Passage to read:
Who fancies a trip to the fictional state of Zubrowka, across several decades? You’ll need to bring an enthusiasm for stealing priceless paintings, an appetite for Mendl’s cakes (think pimped up Laduree macarons and you’re half way there) and an eyeliner pencil to draw on a false moustache like the lobby boy in the very best hotel Zubrowka has to offer. Oh, and a rich old lady clad in Fendi and Prada, if you know any.
No, I haven’t gone completely mad: I’m talking about Wes Anderson’s brilliant new film, The Grand Budapest Hotel, which is an unashamedly quirky tale of tourism, family ties, money, murder and prison etiquette. I fell in love with the film at a recent screening, and I wanted to share some of its best travel-related talking points in more detail.
1930s vs. 1960s
Throughout the film we see two versions of the hotel – the chocolate box vision of the 1930s, complete with luxe decor and pale pink exterior paint, and the retro boxy feel of the Sixties, where orange is the dominant colour and the duvet covers are a floral riot. There are signs of decay, from the crumbling baths to the dismal looking reception, and everything feels distinctly tired. This forlorn atmosphere seems unrelated to the community feel of the 1932 Grand Budapest Hotel, which is awash with guests, furniture and staff, barely an inch of space in the set design.
Whenever you watch a Wes Anderson film there’s a passion for exploring enclosed spaces, but here the hotel really is the star, if you hadn’t already guessed from the title. We’re taken to the staff quarters, the most luxurious rooms, the corridors and the lavish entrance, all of which are given the same level of scrutiny. Look out for bizarre signs dotted around communal areas, such as ‘Spring water: do not drink to excess’.
Behind Closed Doors
What the film really projects is the level of work that goes into running a hotel and keeping each guest happy, to the extent that it becomes a fine art. We see Zero Moustafa, the lobby boy (Tony Revolori), getting his education in the ways of the business; unfortunately we’re just as clueless as him about the amount of effort required and the tasks that need to be carried out, especially for the guests who receive more care from the hotel staff than they do from their own families. Whilst the film turns these bizarre guest-staff relationships into comedy, it’s also utterly believable that rich and lonely patrons could rely on companionship from the people who serve them so well.
Aside from this, the larger concept of being a temporary guest becomes apparent in settings beyond the hotel – Gustave H. (Ralph Fiennes) turns his prison stay into a chance to carry on as a concierge and serve lumpy meals to the other prisoners, all guests for varying lengths of time; Zero is a secret guest in Agatha’s tiny threadbare room before they marry; Gustave H. and Zero are guests on three trains, experiencing different classes of treatment. But, above all, the audience is a guest, invited into this little world and given the full spectacle, right down to the local newspaper: the tongue-in-cheek Trans-Alpine Yodel, which you’ll see tucked inside a train carriage or being read by a hitman, Jopling (Willem Dafoe).

Job a: Reproduce the listing that follows line for line, leaving the pictures out of your copy.

Material for the task:
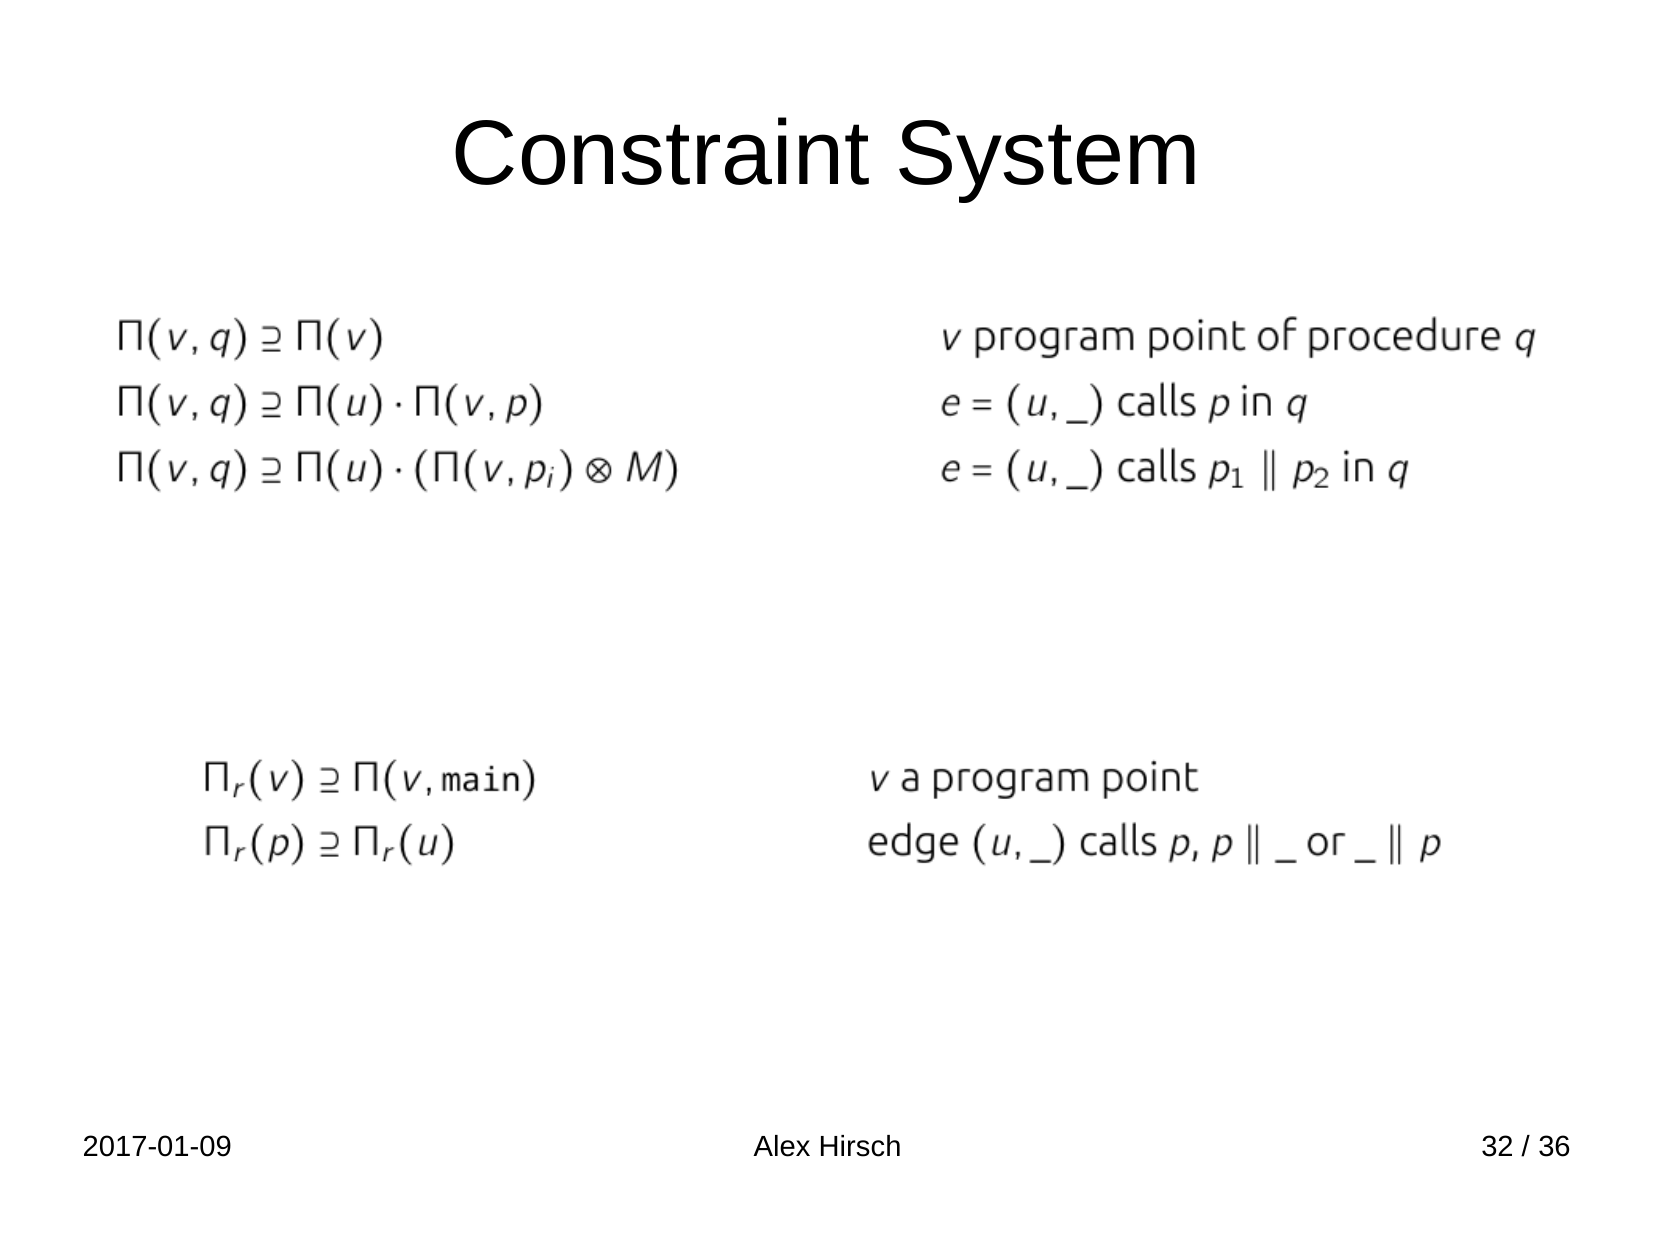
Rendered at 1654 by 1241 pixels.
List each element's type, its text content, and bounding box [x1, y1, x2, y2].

title Constraint System [82, 49, 1571, 257]
picture [86, 299, 1576, 521]
picture [195, 749, 1458, 886]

Job b: Rewrite the film review starting with "Behind Closed Doors" and going on through "them so well.", swapping "lobby boy" for "bellhop".

Complete answer a:
Rendered at 1654 by 1241 pixels.
List each element's type, its text content, and bounding box [x1, y1, x2, y2].

title Constraint System [82, 49, 1571, 257]
picture [86, 299, 1576, 521]
picture [195, 749, 1458, 886]

Complete answer b:
Behind Closed Doors
What the film really projects is the level of work that goes into running a hotel and keeping each guest happy, to the extent that it becomes a fine art. We see Zero Moustafa, the bellhop (Tony Revolori), getting his education in the ways of the business; unfortunately we’re just as clueless as him about the amount of effort required and the tasks that need to be carried out, especially for the guests who receive more care from the hotel staff than they do from their own families. Whilst the film turns these bizarre guest-staff relationships into comedy, it’s also utterly believable that rich and lonely patrons could rely on companionship from the people who serve them so well.